Avec Aucun homme ni dieu, Jeremy Saulnier signe un thriller ambitieux mais confus [critique]
Netflix

Hold The Dark aurait mérité une fin plus claire pour être pleinement efficace.

Jeremy Saulnier, acclamé pour Green Room (2015) et surtout Blue Ruin  (2013) réalise Hold the Dark, traduit en français Aucun homme ni dieu, qui est diffusé sur Netflix depuis le 28 septembre 2018. Que vaut sa nouvelle réalisation ? Voici notre verdict. 

Ce thriller se déroulant dans un village paumé au fin fond de l’Alaska est tiré d’un roman de William Giraldi racontant l’enquête de Russell Core, un écrivain expert en loups (joué par Jeffrey Wright) qui est appelé par une femme (Medora Sloane, jouée par Riley Keough) pour traquer la bête qui a enlevé -et sans doute tué- son fils. Celui-ci veut profiter de ses recherches en Alaska pour renouer avec sa fille, mais son investigation se complique au retour du père de l’enfant disparu, Vernon (Alexander Skarsgard), qui revient de la guerre, blessé.

Le réalisateur profite de son sujet fortement symbolique pour signer un film ambitieux sur le fond et sur la forme. Visuellement, Hold the Dark est beau, Saulnier filmant avec autant de soin la nature hostile que les intérieurs sombres. Il propose aussi quelques prouesses de mise en scène, notamment une fusillade soudaine et violente, qui rappelle celles de Sicario ou de Wind River (tous deux signés Taylor Sheridan).

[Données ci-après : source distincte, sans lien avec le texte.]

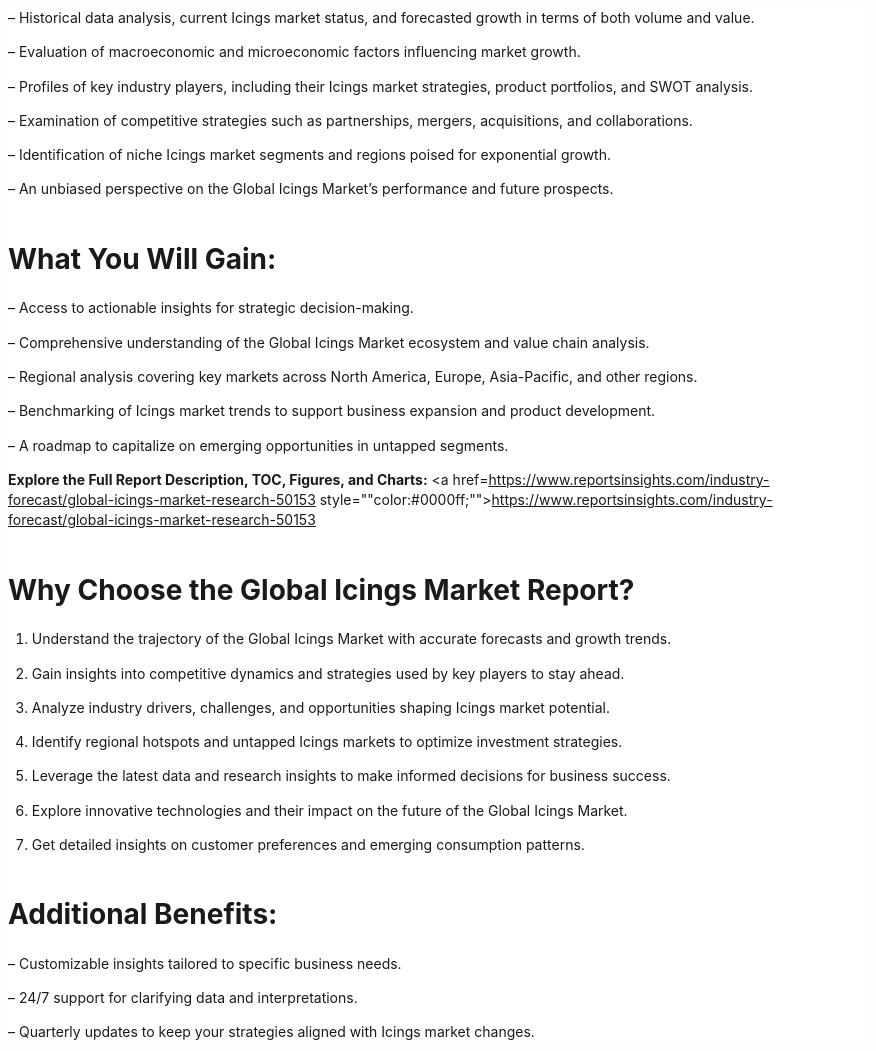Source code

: – Historical data analysis, current Icings market status, and forecasted growth in terms of both volume and value.

– Evaluation of macroeconomic and microeconomic factors influencing market growth.

– Profiles of key industry players, including their Icings market strategies, product portfolios, and SWOT analysis.

– Examination of competitive strategies such as partnerships, mergers, acquisitions, and collaborations.

– Identification of niche Icings market segments and regions poised for exponential growth.

– An unbiased perspective on the Global Icings Market’s performance and future prospects.

# <strong>What You Will Gain:</strong>

– Access to actionable insights for strategic decision-making.

– Comprehensive understanding of the Global Icings Market ecosystem and value chain analysis.

– Regional analysis covering key markets across North America, Europe, Asia-Pacific, and other regions.

– Benchmarking of Icings market trends to support business expansion and product development.

– A roadmap to capitalize on emerging opportunities in untapped segments.

<strong>Explore the Full Report Description, TOC, Figures, and Charts:</strong>
<a href=https://www.reportsinsights.com/industry-forecast/global-icings-market-research-50153 style=""color:#0000ff;"">https://www.reportsinsights.com/industry-forecast/global-icings-market-research-50153</a>

# <strong>Why Choose the Global Icings Market Report?</strong>

1. Understand the trajectory of the Global Icings Market with accurate forecasts and growth trends.

2. Gain insights into competitive dynamics and strategies used by key players to stay ahead.

3. Analyze industry drivers, challenges, and opportunities shaping Icings market potential.

4. Identify regional hotspots and untapped Icings markets to optimize investment strategies.

5. Leverage the latest data and research insights to make informed decisions for business success.

6. Explore innovative technologies and their impact on the future of the Global Icings Market.

7. Get detailed insights on customer preferences and emerging consumption patterns.

# <strong>Additional Benefits:</strong>

– Customizable insights tailored to specific business needs.

– 24/7 support for clarifying data and interpretations.

– Quarterly updates to keep your strategies aligned with Icings market changes.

En jouant sur plusieurs niveaux d’interprétations, l’histoire est également prenante. Le comportement des loups est par exemple mis en parallèle avec celui du couple principal, et la solitude physique des villageois fait évidemment référence à celle de l’homme en général. Saulnier prend visiblement un malin plaisir à perdre son enquêteur -et ses spectateurs- dans ce monde hostile, glacial, ce qui lui permet d’interroger la frontière entre bestialité et humanité en suivant le parcours parallèle de deux êtres fuyant leur humanité, et de leur "chasseur", qui sera paradoxalement sauvé.

Alors que son héros plonge dans cette nature sauvage, l’esprit noyé de questions, on se laisse prendre par l’intrigue, cherchant à comprendre ce qui pousse les personnages à commettre de tels actes. Le film ouvre sur plusieurs pistes, laissant même entendre, avec le jeu des masques, que son duo principal pourrait véritablement se transformer en loups. Ce ne sera finalement que symbolique, mais cette thématique est forte, intrigante. Jusqu’à ce final difficilement compréhensible, qui brise instantanément cette tension jusqu’ici efficace.

Aucun homme ni dieu (Hold the Dark) : que signifie la fin ?

Attention, spoilers !
Lorsque le couple se retrouve, il accepte sa part animale et fuit dans la nature en laissant leur chasseur agonisant. Celui-ci est sauvé par les hommes, et revient alors à l’humanité en retrouvant sa fille, à qui il promet de raconter ce qu’il lui est arrivé. En posant des mots sur son histoire, il choisit donc définitivement sa part humaine, contrairement aux parents coupables d’infanticide, qui rejettent la parole pour laisser parler leur bestialité. Tout ceci n’explique malheureusement pas pourquoi la femme et son mari ont agi de la sorte, et il faut revenir au bouquin (ou aller chercher une explication sur le web) pour comprendre clairement qu’ils sont en fait frère et sœur et que leur enfant et né de l’inceste. Sans cet élément, le film passe malheureusement à côté de son sujet, et toute la symbolique mise en place perd en intensité. C’est d’autant plus frustrant que le réalisateur appuie cette absence d’explication en faisant demander à l’un de ses personnages si l’enquêteur "a compris" ce qui était en train de se jouer sous ses yeux. A trop vouloir créer du mystère, Jeremy Saulnier boucle son histoire de façon confuse, alors qu’il aurait suffi de pas grand-chose pour que son film tienne en haleine jusqu’au bout. Dommage.